- _Work instructions_
Restate exactly the lines that run from the start of the records below to the line containing "If you enjoyed this post, you can….", counting both ends, and nothing else; pictures stay out.

___

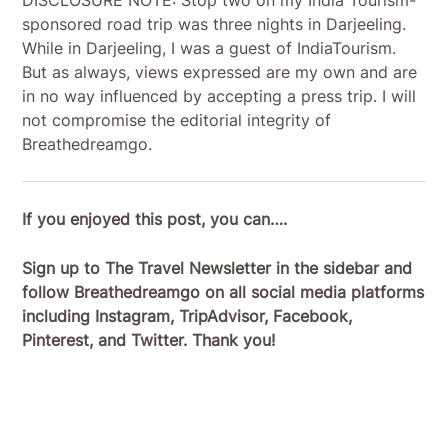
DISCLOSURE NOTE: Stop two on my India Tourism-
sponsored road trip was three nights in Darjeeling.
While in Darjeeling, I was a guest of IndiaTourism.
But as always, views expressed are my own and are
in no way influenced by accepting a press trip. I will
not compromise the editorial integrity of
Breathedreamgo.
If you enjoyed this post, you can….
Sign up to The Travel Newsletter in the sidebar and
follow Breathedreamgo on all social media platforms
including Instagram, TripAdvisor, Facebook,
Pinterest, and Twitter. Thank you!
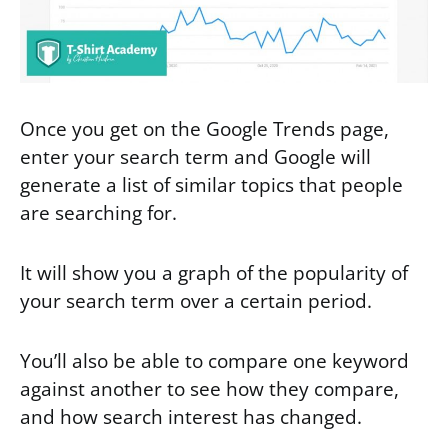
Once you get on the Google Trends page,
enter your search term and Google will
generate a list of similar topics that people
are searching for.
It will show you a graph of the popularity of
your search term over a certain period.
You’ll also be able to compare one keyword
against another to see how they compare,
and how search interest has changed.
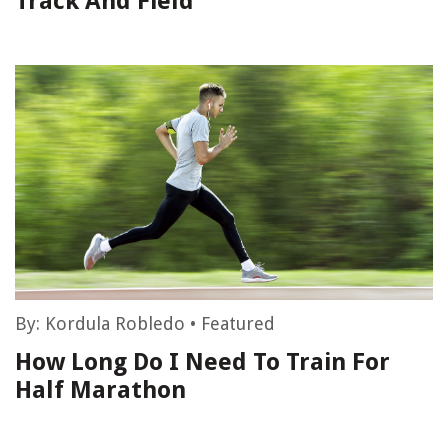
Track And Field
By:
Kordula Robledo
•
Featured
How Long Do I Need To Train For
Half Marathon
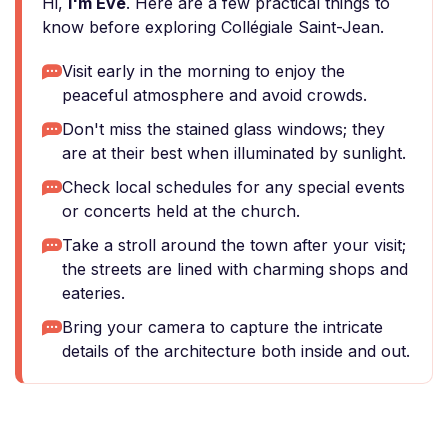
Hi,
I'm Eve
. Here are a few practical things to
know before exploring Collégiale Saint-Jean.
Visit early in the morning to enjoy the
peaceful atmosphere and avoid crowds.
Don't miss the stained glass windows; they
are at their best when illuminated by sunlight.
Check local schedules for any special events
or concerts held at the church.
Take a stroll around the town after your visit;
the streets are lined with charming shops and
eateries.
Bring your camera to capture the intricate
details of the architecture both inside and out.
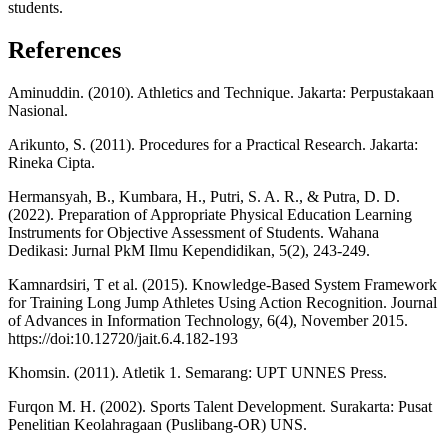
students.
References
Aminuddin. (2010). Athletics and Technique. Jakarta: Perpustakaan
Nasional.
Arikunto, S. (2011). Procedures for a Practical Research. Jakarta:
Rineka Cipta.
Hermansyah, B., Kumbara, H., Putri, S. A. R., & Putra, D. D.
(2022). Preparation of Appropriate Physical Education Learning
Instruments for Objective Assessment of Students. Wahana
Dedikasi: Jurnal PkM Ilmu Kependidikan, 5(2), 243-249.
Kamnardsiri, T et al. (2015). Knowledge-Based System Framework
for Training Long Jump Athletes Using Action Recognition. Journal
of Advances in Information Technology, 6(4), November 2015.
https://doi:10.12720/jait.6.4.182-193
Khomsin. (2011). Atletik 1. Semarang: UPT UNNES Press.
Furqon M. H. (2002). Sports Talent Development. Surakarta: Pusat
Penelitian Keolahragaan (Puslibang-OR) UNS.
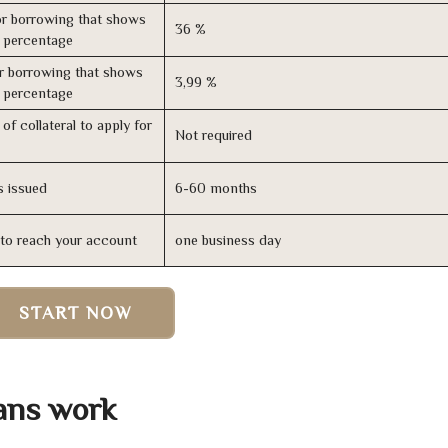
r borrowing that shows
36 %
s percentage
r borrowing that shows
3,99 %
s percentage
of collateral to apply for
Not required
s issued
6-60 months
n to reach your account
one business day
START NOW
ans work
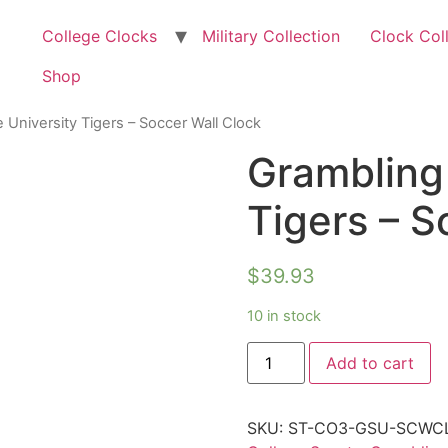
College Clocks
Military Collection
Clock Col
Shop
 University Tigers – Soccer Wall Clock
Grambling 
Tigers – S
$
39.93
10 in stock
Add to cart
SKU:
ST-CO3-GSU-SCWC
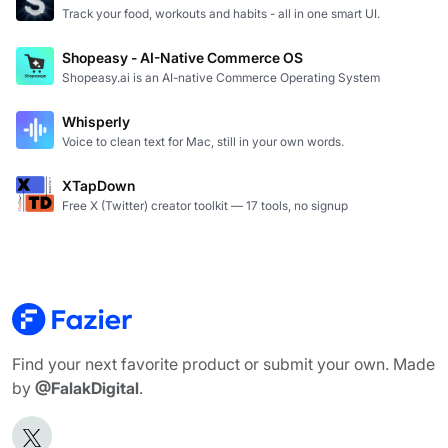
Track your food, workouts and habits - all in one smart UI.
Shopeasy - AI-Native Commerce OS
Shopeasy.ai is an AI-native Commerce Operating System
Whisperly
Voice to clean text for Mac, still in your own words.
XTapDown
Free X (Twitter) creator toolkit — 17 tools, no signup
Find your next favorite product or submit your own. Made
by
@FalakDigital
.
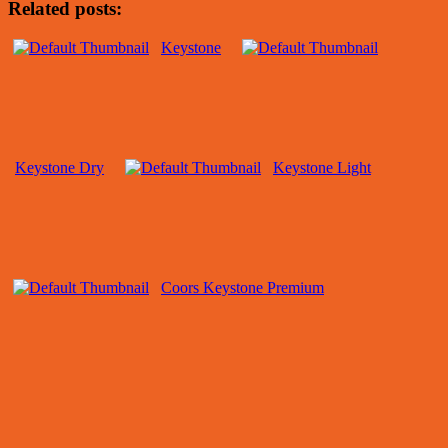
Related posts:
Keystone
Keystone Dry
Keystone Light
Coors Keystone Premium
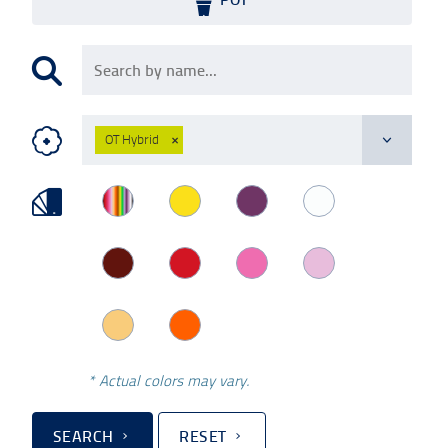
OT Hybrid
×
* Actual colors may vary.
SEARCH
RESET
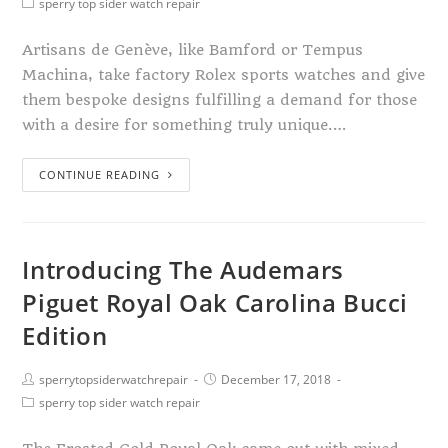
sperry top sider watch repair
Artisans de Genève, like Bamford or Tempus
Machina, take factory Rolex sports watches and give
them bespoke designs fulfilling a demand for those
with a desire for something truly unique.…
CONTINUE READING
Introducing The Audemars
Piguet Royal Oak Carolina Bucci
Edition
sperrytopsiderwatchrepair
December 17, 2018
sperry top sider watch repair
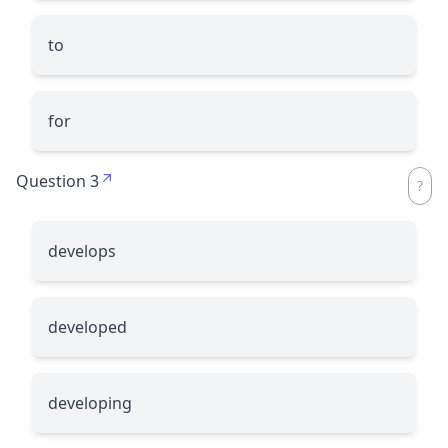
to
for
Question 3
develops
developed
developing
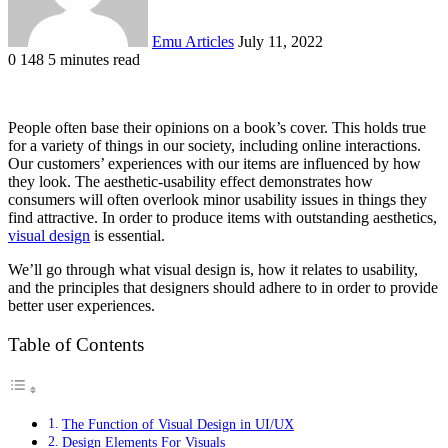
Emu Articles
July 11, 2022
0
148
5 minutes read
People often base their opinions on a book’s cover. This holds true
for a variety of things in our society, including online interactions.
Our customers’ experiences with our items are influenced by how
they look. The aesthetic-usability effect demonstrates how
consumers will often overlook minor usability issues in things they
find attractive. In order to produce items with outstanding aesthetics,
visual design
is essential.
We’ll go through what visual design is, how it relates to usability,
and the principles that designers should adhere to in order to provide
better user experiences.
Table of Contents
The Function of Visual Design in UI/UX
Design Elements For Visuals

___

- _Response_
DISCLOSURE NOTE: Stop two on my India Tourism-
sponsored road trip was three nights in Darjeeling.
While in Darjeeling, I was a guest of IndiaTourism.
But as always, views expressed are my own and are
in no way influenced by accepting a press trip. I will
not compromise the editorial integrity of
Breathedreamgo.
If you enjoyed this post, you can….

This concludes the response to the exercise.